What to work on: Lines holding the string "werden": copy each one from the listing below.

Source data:
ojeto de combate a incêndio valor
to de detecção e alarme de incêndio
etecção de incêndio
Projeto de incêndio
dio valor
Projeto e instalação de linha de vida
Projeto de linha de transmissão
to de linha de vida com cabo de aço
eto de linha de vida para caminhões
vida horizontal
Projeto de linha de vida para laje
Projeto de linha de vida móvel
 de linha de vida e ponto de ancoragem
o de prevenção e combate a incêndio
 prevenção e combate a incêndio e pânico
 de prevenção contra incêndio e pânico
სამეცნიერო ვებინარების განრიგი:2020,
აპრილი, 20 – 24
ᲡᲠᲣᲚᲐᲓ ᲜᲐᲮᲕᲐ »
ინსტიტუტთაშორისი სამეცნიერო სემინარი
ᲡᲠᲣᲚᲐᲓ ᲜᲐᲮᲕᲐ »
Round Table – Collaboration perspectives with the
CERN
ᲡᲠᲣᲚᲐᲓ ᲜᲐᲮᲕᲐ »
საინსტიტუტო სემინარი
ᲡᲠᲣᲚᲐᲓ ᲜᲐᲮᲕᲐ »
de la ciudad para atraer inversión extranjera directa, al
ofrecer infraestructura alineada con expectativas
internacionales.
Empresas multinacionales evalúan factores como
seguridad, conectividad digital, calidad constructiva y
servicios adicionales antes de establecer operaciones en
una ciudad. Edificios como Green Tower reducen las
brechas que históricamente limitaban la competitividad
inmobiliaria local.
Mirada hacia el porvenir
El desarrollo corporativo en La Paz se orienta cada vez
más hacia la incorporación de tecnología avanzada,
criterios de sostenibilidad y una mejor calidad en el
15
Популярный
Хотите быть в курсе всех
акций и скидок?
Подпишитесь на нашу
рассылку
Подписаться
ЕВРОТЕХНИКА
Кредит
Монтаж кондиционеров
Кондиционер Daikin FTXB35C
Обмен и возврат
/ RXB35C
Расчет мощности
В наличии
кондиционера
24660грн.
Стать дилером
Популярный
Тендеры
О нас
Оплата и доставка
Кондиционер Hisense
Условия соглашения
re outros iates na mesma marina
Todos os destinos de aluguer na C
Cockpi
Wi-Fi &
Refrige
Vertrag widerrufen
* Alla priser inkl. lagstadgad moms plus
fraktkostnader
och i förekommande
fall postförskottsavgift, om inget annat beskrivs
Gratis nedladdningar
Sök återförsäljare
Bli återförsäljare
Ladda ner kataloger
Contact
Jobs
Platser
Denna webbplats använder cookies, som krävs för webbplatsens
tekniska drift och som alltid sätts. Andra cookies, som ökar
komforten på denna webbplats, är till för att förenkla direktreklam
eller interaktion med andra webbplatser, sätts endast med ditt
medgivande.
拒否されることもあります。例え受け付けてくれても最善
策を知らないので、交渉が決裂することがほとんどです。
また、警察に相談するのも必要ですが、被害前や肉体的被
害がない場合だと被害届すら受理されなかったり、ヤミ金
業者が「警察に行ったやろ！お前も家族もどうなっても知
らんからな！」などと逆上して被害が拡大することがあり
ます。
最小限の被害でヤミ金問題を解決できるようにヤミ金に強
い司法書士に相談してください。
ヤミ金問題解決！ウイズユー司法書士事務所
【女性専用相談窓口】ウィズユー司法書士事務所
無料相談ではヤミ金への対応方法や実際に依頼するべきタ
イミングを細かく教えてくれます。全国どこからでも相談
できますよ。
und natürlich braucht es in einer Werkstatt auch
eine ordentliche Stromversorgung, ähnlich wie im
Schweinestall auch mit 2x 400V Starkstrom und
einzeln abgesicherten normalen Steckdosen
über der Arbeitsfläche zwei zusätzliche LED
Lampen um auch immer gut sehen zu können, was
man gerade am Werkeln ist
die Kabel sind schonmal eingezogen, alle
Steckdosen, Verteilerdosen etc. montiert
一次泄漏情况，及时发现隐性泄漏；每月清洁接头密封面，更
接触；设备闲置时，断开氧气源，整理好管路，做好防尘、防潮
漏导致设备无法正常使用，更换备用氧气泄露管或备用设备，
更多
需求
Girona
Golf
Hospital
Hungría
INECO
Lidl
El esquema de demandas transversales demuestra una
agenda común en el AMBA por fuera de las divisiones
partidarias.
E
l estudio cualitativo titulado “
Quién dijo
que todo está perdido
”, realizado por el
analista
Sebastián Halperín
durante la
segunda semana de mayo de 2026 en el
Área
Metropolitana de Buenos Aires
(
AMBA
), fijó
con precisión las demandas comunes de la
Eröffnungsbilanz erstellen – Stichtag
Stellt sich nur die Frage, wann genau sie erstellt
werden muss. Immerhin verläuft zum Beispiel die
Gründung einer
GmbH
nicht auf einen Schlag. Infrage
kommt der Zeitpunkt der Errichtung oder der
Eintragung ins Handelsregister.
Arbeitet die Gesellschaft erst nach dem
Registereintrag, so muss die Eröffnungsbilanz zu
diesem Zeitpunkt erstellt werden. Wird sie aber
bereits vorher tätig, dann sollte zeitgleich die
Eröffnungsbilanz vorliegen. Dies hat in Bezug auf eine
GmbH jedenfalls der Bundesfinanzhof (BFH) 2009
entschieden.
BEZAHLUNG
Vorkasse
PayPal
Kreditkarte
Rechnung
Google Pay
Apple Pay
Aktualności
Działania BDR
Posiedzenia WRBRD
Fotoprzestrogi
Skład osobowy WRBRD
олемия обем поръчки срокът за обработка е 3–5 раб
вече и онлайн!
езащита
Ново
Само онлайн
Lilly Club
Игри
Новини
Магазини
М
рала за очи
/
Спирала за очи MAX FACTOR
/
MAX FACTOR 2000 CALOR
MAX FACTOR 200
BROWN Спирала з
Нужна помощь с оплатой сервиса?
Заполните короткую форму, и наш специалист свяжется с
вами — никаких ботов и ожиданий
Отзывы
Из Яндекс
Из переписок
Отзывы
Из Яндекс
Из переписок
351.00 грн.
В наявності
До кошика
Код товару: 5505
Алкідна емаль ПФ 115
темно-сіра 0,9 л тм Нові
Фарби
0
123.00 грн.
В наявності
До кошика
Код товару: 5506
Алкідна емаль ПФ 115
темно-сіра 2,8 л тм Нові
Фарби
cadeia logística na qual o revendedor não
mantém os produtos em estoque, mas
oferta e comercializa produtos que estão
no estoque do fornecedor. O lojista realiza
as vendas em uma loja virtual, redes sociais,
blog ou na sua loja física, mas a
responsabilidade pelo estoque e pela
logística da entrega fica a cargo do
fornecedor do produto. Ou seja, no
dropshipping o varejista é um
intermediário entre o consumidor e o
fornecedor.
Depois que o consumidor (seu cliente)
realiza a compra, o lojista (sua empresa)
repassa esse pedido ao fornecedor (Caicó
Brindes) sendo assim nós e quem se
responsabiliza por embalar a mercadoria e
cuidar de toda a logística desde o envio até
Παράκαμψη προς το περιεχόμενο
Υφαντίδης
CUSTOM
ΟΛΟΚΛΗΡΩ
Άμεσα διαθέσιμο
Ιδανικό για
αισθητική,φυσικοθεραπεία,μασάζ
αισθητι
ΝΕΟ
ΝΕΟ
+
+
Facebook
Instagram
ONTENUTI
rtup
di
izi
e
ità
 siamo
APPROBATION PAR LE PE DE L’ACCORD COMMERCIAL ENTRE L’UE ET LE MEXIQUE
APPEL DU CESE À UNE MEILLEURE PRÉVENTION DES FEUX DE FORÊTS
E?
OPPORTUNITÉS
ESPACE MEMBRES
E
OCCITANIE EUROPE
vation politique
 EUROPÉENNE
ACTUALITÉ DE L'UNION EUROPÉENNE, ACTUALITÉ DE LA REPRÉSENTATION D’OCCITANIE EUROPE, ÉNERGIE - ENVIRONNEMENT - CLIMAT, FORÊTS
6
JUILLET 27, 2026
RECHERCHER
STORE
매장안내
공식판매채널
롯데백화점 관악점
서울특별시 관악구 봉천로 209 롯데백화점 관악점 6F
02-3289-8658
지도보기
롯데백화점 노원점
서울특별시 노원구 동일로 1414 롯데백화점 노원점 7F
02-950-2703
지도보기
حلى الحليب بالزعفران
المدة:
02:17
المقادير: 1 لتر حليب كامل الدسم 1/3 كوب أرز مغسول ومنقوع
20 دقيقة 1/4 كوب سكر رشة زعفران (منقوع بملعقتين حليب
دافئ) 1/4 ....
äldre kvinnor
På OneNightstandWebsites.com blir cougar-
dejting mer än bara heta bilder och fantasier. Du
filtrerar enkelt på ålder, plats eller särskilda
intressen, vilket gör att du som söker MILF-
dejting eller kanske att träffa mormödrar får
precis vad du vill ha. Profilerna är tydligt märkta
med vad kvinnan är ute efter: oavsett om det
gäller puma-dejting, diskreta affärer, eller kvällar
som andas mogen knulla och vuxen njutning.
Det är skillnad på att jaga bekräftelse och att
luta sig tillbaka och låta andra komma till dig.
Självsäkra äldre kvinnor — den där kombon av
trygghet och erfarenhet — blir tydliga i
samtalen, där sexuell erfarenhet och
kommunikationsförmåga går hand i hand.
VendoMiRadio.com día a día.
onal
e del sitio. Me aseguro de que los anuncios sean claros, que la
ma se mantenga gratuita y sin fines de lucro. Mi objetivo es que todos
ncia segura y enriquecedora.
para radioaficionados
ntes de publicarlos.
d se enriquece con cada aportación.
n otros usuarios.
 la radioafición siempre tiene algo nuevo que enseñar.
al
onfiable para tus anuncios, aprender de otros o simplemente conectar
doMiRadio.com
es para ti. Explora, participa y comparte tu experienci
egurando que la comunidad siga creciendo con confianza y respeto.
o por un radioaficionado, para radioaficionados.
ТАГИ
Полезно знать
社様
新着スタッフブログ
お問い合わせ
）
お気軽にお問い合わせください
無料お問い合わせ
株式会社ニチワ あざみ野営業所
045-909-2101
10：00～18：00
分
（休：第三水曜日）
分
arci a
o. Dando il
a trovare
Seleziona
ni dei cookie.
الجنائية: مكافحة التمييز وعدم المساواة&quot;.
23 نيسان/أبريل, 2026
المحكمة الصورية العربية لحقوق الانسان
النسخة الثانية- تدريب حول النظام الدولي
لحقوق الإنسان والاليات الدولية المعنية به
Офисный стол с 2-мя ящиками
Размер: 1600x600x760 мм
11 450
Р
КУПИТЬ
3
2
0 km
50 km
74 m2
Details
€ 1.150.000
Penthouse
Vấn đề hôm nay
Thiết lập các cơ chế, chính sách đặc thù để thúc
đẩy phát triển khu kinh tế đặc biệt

Solution for this task:
werden muss. Immerhin verläuft zum Beispiel die
diesem Zeitpunkt erstellt werden. Wird sie aber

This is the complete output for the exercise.